Gomez and his daughter are chatting in the Dominican Republic. Weeks earlier, they fled their garden apartment in Inwood, along with Gomez’s mother and aunt, as the rain from Hurricane Ida caused the water to rise four feet inside the family home at 200 Nagle Avenue.

“She’s afraid of the rain now,” Gomez told Patch of her daughter.

The Gomez family apartment on Nagle Avenue after the September 1 storm. Photo courtesy of Araina Sepulveda-Moreiras

The family home was one of four apartments below the sidewalk level on Nagle Avenue that was flooded and destroyed on the night of September 1.

A man had to smash a window to escape, a dog survived floating on a sofa, a cat drowned and everything was covered in sewage.

The Gomez fled to the home of a longtime family friend through a sunken interior courtyard that quickly turned into a lake of mud.

“My God, we’ve lost everything and now what will become of us? We have nowhere to go,” Gomez’s aunt Iris told Patch.

Rainwater from September 1 submerged and destroyed Gomez’s beds, kitchen appliances, food, clothing, furniture, documents and work supplies.

The Gomez’s refrigerator overturned inside their apartment after the flood. Photo courtesy of Araina Sepulveda-Moreiras

Gomez had recently arrived in Inwood from the Dominican Republic when the storm hit. In the days following the floods, she made the difficult decision to return with her daughter to the Dominican Republic.

“It’s hard to be homeless with a girl starting school,” she told Patch.

As the Gomezes sought refuge with their neighbor on the night of September 1, Ramon was fighting for his life a door at 198 Nagle Avenue.

Like the Gomez family, Ramon, identified only by first name, also lives in a basement apartment, which means his house is below sidewalk level.

His apartment had filled with water – unable to get through the front door because of the flooding, he had no choice but to smash a window to escape, neighbors said.

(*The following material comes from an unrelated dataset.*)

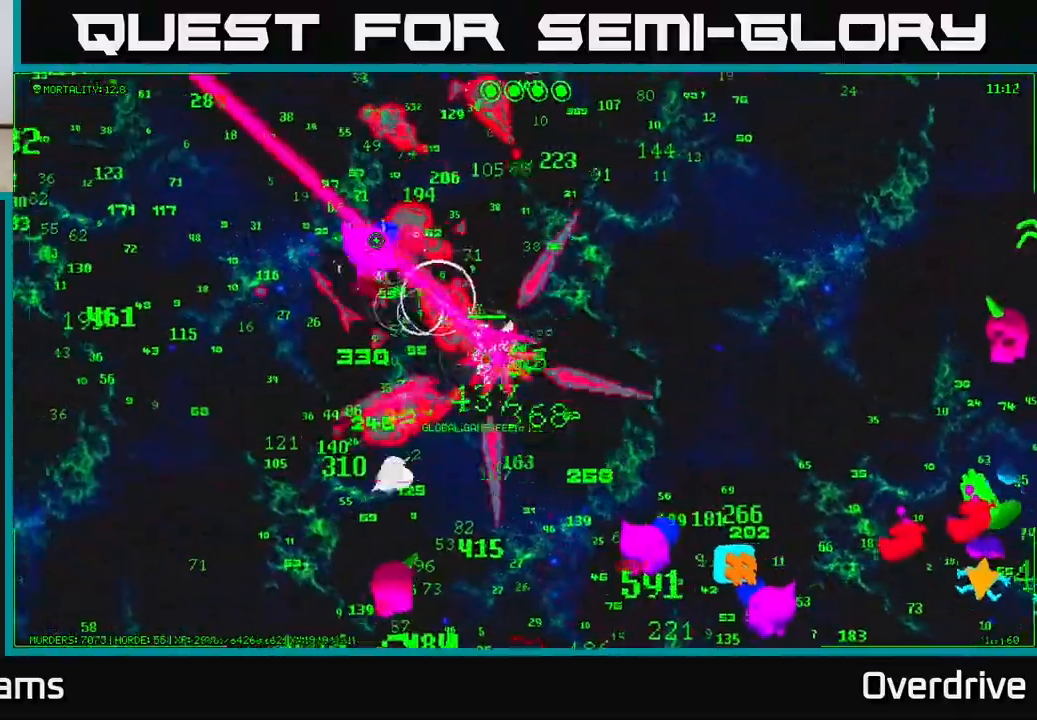
{"buttons": [], "left_stick": "up-left", "right_stick": "up-right", "events": [[300, "left_stick", "up-left"], [300, "right_stick", "up-right"]]}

Although he was able to drag his dog with him, who previously floated on a sofa, he was unable to save his cat from drowning.

The results

As Gomez and her daughter returned to the Dominican Republic, many other Nagle residents who were left homeless after the storm made contact with neighbors.

The rest of the Gomez family went to live with Araina Sepulveda-Moreiras’ stepmother, whose house they ran across the yard until the night of the storm.

The families are longtime friends, and Araina and her sons have done their best to help the Gomezs, including cleaning up the apartment at 200 Nagle Avenue.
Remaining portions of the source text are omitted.